Obituaries of The American Dream invites participants locally and globally, non-im/migrants and im/migrants to share when and how the American Dream died for them. These obituaries will be published daily on the site and in a publicly distributed newspaper in New York City next year for El Museo del Barrio ESTAMOS BIEN: LA TRIENAL 20/21 curated by Rodrigo Moura, Susanna Temkin, and Elia Alba. Share your story at www.obituariesoftheamericandream.com

 

Ahomari Turner is a queer black disabled artist from the south exploring themself and others through music since it’s cheaper than therapy.

Their Girl Kiss II EP was released in 2020 via Quiet Year Records.

 

L’Rain is the mononym of Brooklyn multi-instrumentalist and songwriter, Taja Cheek. Her songs reference R&B, jazz, noise, and pop, at once visceral, spiritual, ethereal, and urgent. She explores the nuances of Black grief and Black joy, using voice memos and manipulated samples as inspiration and source material.

L’Rain’s sophomore album Fatigue is out June 25 via Mexican Summer.

“Untitled” is a loose improvisation between L’Rain and bandmate Ben Chapoteau-Katz.

 

Vol. 6:

In a mashup of two separate Public Study strands, Doing Language: Word Work artists will take over volumes 6 and 7 of 1-844-NOT-Z00M.

Malcolm Peacock is an artist who is interested in the intersection between bodily movement and traditions of Black radical ideologies.
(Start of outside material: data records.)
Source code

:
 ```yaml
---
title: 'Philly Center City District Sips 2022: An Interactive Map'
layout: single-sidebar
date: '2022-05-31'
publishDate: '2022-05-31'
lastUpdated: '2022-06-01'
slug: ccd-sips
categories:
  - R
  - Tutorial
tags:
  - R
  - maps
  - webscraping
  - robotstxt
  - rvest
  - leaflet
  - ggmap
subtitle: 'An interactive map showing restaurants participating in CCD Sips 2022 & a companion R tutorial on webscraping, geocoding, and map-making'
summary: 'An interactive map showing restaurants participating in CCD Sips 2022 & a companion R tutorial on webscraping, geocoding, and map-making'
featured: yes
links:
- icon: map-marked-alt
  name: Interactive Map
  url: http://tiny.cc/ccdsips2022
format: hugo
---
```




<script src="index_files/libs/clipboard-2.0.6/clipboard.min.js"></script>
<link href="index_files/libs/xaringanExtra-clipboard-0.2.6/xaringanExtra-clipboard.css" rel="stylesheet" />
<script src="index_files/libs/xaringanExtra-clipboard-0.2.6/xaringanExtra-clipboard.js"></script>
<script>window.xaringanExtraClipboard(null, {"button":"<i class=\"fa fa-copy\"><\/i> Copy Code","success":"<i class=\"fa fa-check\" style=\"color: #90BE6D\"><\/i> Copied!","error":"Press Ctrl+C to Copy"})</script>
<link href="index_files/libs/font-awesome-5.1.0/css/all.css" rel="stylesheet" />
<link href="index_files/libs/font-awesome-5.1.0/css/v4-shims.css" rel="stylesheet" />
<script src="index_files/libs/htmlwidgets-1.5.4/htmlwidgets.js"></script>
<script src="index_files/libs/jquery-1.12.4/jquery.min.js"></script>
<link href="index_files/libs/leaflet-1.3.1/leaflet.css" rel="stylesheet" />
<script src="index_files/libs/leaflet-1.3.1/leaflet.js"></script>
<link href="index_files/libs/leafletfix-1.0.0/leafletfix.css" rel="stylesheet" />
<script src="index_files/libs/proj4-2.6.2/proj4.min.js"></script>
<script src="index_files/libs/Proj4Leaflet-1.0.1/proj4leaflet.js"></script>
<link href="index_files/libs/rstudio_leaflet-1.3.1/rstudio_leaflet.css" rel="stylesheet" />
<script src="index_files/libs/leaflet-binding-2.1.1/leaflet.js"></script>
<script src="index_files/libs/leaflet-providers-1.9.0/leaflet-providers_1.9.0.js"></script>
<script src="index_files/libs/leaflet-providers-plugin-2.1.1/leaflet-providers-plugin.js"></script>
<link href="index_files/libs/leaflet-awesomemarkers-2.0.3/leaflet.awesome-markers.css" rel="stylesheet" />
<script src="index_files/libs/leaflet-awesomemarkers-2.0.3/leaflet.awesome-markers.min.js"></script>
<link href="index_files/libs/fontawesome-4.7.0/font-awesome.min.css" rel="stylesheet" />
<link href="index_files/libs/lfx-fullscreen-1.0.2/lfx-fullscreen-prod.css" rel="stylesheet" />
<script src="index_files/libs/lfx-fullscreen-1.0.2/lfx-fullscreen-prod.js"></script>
Peacock’s practice of reciting Black radical texts is an exercise in language embodiment, expanding upon emotional and psychic spaces inhabited by Black subjects.

 

Chloë Bass is a multiform conceptual artist working in performance, situation, conversation, publication, and installation. Her work uses daily life as a site of deep research to address scales of intimacy: where patterns hold and break as group sizes expand. 

 

Joselia Rebekah Hughes is a Black disabled writer and allo-practice artist. She works to untangle the language(s) of liminality; instruments abstractions on the conditions of Blackness; interrogates reclamation and refusal through play; and reappraises societal perceptions of ability, chronic illness and disability to imagine and concretize alternative passages of survival and living. Her book, Blackable: a Nopem, is forthcoming from Inpatient Press.